ŞÜPHELİLERİN KİMLİKLERİ BELİRLENDİ
Aytepe, kritik gelişmeyi şu sözlerle aktardı: “Görüntüler tespit edildiğinde hizmetçi kadın ve bağlantılı şüpheliler İstanbul’dan ayrılmıştı. Hizmetçiyle bağlantılı üç kişinin kimliğini belirledik. Hepsi yabancı uyrukluydu. Yaptığımız çalışmada bu kişilerin Trabzon’a gittiklerini tespit ettik. Artık zamanla yarışıyorduk. Çünkü yurt dışına kaçacaklarını değerlendiriyorduk.”
TRABZON’DA MÜTHİŞ TAKİP
Cinayet Büro Amirliği’ne bağlı iki ekip derhal Trabzon’a gönderildi. Şüpheliler burada yakın takibe alındı. Polis, şüphelilere yardım eden başka kişilerin olup olmadığını da araştırdı. Yapılan çalışmalar sonucunda yabancı uyruklu bir kadınla daha bağlantı kuruldu. Ardından belirlenen adreslere eş zamanlı operasyon düzenlendi. Operasyonda 5’i kadın olmak üzere toplam 8 kişi gözaltına alındı.
SAHTE PASAPORT VE GASP EDİLEN PARA
Şüphelilerin üzerlerinde yapılan aramalarda sahte pasaportlar ele geçirildi. Ayrıca yaşlı çiftin evinden gasp edilen bir kol saati ile 20 bin dolar bulundu. İncelemede şüphelilerin, Sarp Sınır Kapısı üzerinden Gürcistan’a, oradan da Rusya’ya kaçmayı planladıkları belirlendi.
3 GÜNDE AYDINLATILDI
Cinayet Masası’nın ilk kadın sorgucularından olan Yeşim Hıdıroğlu Aytepe, cinayet dosyasının üç gün gibi kısa bir sürede çözüldüğünü belirtti: “Gündemi sarsan bir olaydı. Hırsızlık amaçlı bir saldırı olduğunu değerlendirdik. Yabancı uyruklu olmaları nedeniyle hızlıca yurt dışına kaçacaklarını öngördük.

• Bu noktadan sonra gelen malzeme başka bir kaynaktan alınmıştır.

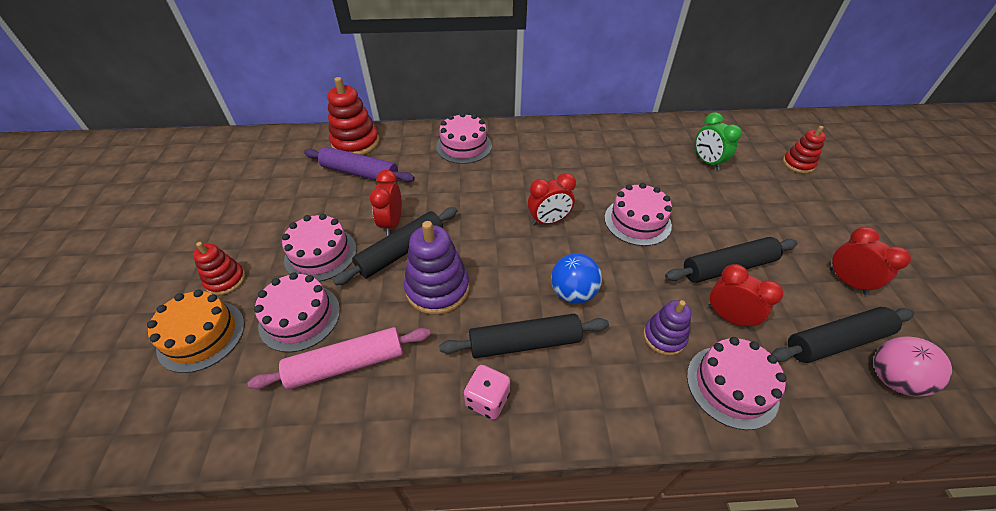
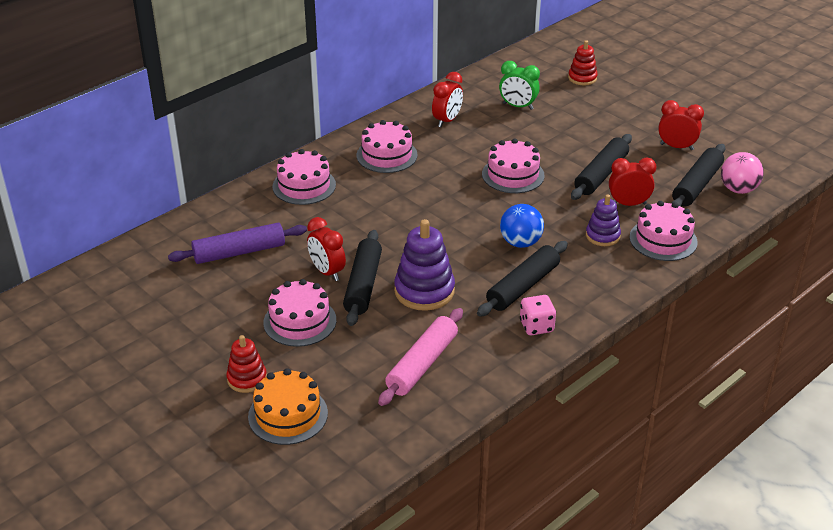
camera: 40 degrees left, 10 degrees down
pink cake [254,272,340,352] -> pink cake moved to [357,120,418,173]
red stacking toy [327,77,379,155] -> none
red clock [528,173,576,226] -> red clock moved to [432,72,463,127]

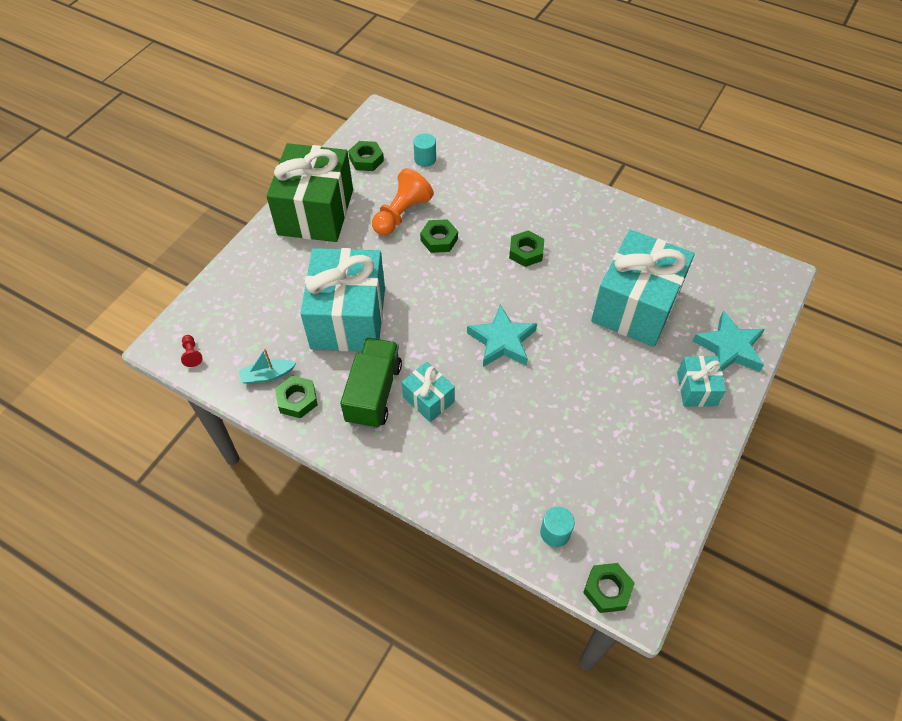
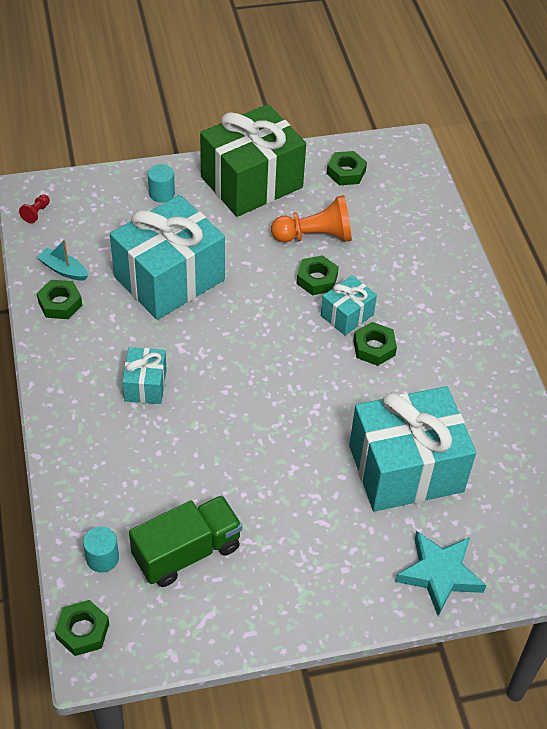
camera: 45 degrees right, 5 degrees down
green truck [340,338,402,429] -> green truck moved to [129,495,242,587]
turquoise cylinder [413,133,436,167] -> turquoise cylinder moved to [148,164,175,203]
turquoise star [467,305,537,367] -> none
turquoise gift [677,356,726,407] -> turquoise gift moved to [321,275,377,336]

Bu yüzden ekiplerimiz gece gündüz çalıştı. Üç gün içinde failleri tespit edip yakaladık.”
"AMACIMIZ HIRSIZLIKTI"
Tutuklanan şüpheliler İstanbul 7. Ağır Ceza Mahkemesi'nde yargılandı. Tercüman aracılığıyla beyanları sorulan tutuklu sanıklar, suç işleme kastlarının olmadığını, sadece hırsızlık yapmak için kimse olduğunu bilmeden eve gittiklerini belirterek, "Bizim amacımız oradaki kişileri öldürmek değildi. Onlara hiçbir eziyet etmedik, vurmadık. Mütalaayı kabul etmiyorum. Eylemlerimizin hırsızlık kapsamında değerlendirilmesi gerekir." dedi.
Emekli cinayet uzmanı polis memuru Yeşim Hıdıroğlu Aytepe
CEZA YAĞDI
Davaya ilişkin kararını açıklayan mahkeme heyeti, tutuklu 3 sanık hakkında yaşlı adamı kasten öldürdükleri gerekçesiyle müebbet hapisle cezalandırırken, bu sanıkların müdahil yaralı yaşlı kadına yönelik, "kasten öldürmeye teşebbüs" suçundan 15 yıl, "silahlı yağma" suçundan 10 yıl ve "mala zarar vermek" suçundan da 3 ay 10 gün olmak üzere toplam 25 yıl 3 ay 10'ar gün hapis cezasına çarptırılmasına hükmetti.
Tutuklu sanıklarla ilgili "konut dokunulmazlığını ihlal" suçundan ise "yağma" suçu kapsamında değerlendirdiği için herhangi bir karar vermeye yer olmadığına hükmeden heyet, tutuksuz sanıklardan 3'ünün, "yağmaya yardım etmek", 6'sının ise "suçluyu kayırma, suç delillerini yok etme, gizleme veya değiştirme" suçlarından, inandırıcı ve kesin delil elde edilemediği gerekçesiyle beraatlerini kararlaştırdı.